■ Work order: Extract all lines in the data that contain the word "Electronic".

(Stored data entries)
----------
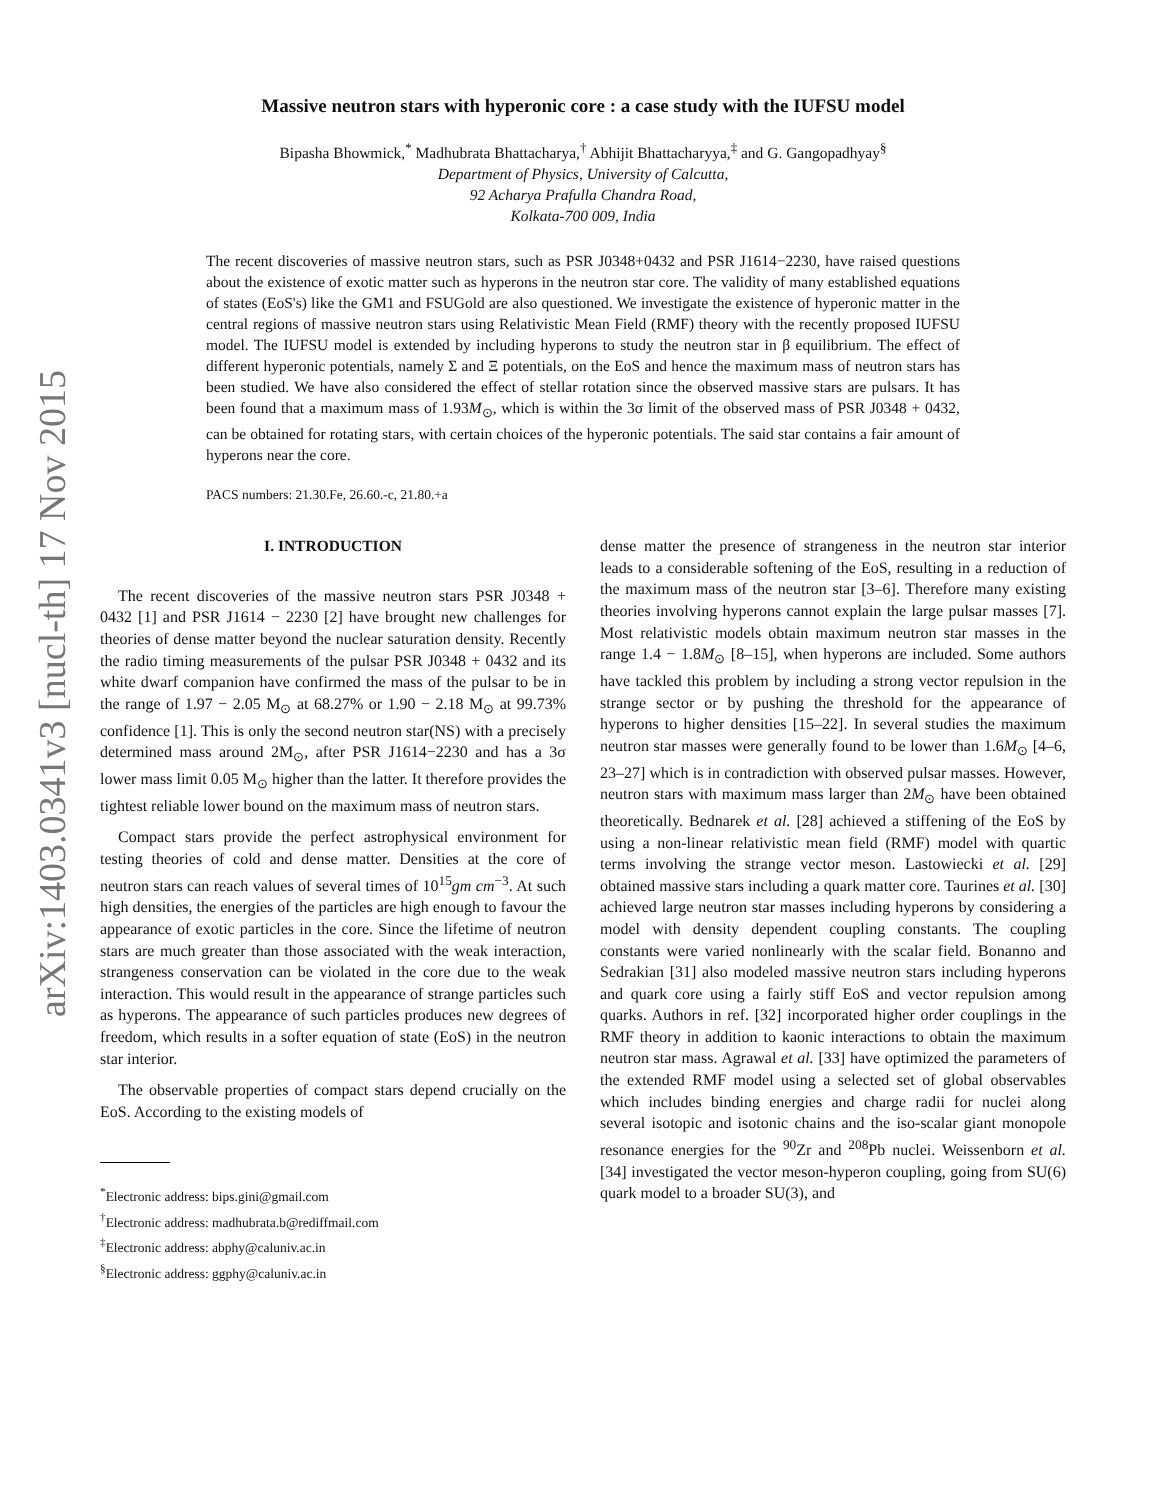arXiv:1403.0341v3 [nucl-th] 17 Nov 2015
Massive neutron stars with hyperonic core : a case study with the IUFSU model
Bipasha Bhowmick,<sup>*</sup> Madhubrata Bhattacharya,<sup>†</sup> Abhijit Bhattacharyya,<sup>‡</sup> and G. Gangopadhyay<sup>§</sup>
Department of Physics, University of Calcutta,
92 Acharya Prafulla Chandra Road,
Kolkata-700 009, India
The recent discoveries of massive neutron stars, such as PSR J0348+0432 and PSR J1614−2230, have raised questions about the existence of exotic matter such as hyperons in the neutron star core. The validity of many established equations of states (EoS's) like the GM1 and FSUGold are also questioned. We investigate the existence of hyperonic matter in the central regions of massive neutron stars using Relativistic Mean Field (RMF) theory with the recently proposed IUFSU model. The IUFSU model is extended by including hyperons to study the neutron star in β equilibrium. The effect of different hyperonic potentials, namely Σ and Ξ potentials, on the EoS and hence the maximum mass of neutron stars has been studied. We have also considered the effect of stellar rotation since the observed massive stars are pulsars. It has been found that a maximum mass of 1.93M<sub>⊙</sub>, which is within the 3σ limit of the observed mass of PSR J0348 + 0432, can be obtained for rotating stars, with certain choices of the hyperonic potentials. The said star contains a fair amount of hyperons near the core.
PACS numbers: 21.30.Fe, 26.60.-c, 21.80.+a
I. INTRODUCTION
The recent discoveries of the massive neutron stars PSR J0348 + 0432 [1] and PSR J1614 − 2230 [2] have brought new challenges for theories of dense matter beyond the nuclear saturation density. Recently the radio timing measurements of the pulsar PSR J0348 + 0432 and its white dwarf companion have confirmed the mass of the pulsar to be in the range of 1.97 − 2.05 M<sub>⊙</sub> at 68.27% or 1.90 − 2.18 M<sub>⊙</sub> at 99.73% confidence [1]. This is only the second neutron star(NS) with a precisely determined mass around 2M<sub>⊙</sub>, after PSR J1614−2230 and has a 3σ lower mass limit 0.05 M<sub>⊙</sub> higher than the latter. It therefore provides the tightest reliable lower bound on the maximum mass of neutron stars.
Compact stars provide the perfect astrophysical environment for testing theories of cold and dense matter. Densities at the core of neutron stars can reach values of several times of 10<sup>15</sup>gm cm<sup>−3</sup>. At such high densities, the energies of the particles are high enough to favour the appearance of exotic particles in the core. Since the lifetime of neutron stars are much greater than those associated with the weak interaction, strangeness conservation can be violated in the core due to the weak interaction. This would result in the appearance of strange particles such as hyperons. The appearance of such particles produces new degrees of freedom, which results in a softer equation of state (EoS) in the neutron star interior.
The observable properties of compact stars depend crucially on the EoS. According to the existing models of
<sup>*</sup> Electronic address: bips.gini@gmail.com
<sup>†</sup> Electronic address: madhubrata.b@rediffmail.com
<sup>‡</sup> Electronic address: abphy@caluniv.ac.in
<sup>§</sup> Electronic address: ggphy@caluniv.ac.in
dense matter the presence of strangeness in the neutron star interior leads to a considerable softening of the EoS, resulting in a reduction of the maximum mass of the neutron star [3–6]. Therefore many existing theories involving hyperons cannot explain the large pulsar masses [7]. Most relativistic models obtain maximum neutron star masses in the range 1.4 − 1.8M<sub>⊙</sub> [8–15], when hyperons are included. Some authors have tackled this problem by including a strong vector repulsion in the strange sector or by pushing the threshold for the appearance of hyperons to higher densities [15–22]. In several studies the maximum neutron star masses were generally found to be lower than 1.6M<sub>⊙</sub> [4–6, 23–27] which is in contradiction with observed pulsar masses. However, neutron stars with maximum mass larger than 2M<sub>⊙</sub> have been obtained theoretically. Bednarek et al. [28] achieved a stiffening of the EoS by using a non-linear relativistic mean field (RMF) model with quartic terms involving the strange vector meson. Lastowiecki et al. [29] obtained massive stars including a quark matter core. Taurines et al. [30] achieved large neutron star masses including hyperons by considering a model with density dependent coupling constants. The coupling constants were varied nonlinearly with the scalar field. Bonanno and Sedrakian [31] also modeled massive neutron stars including hyperons and quark core using a fairly stiff EoS and vector repulsion among quarks. Authors in ref. [32] incorporated higher order couplings in the RMF theory in addition to kaonic interactions to obtain the maximum neutron star mass. Agrawal et al. [33] have optimized the parameters of the extended RMF model using a selected set of global observables which includes binding energies and charge radii for nuclei along several isotopic and isotonic chains and the iso-scalar giant monopole resonance energies for the <sup>90</sup>Zr and <sup>208</sup>Pb nuclei. Weissenborn et al. [34] investigated the vector meson-hyperon coupling, going from SU(6) quark model to a broader SU(3), and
----------
■ Solution to this problem:
<sup>*</sup> Electronic address: bips.gini@gmail.com
<sup>†</sup> Electronic address: madhubrata.b@rediffmail.com
<sup>‡</sup> Electronic address: abphy@caluniv.ac.in
<sup>§</sup> Electronic address: ggphy@caluniv.ac.in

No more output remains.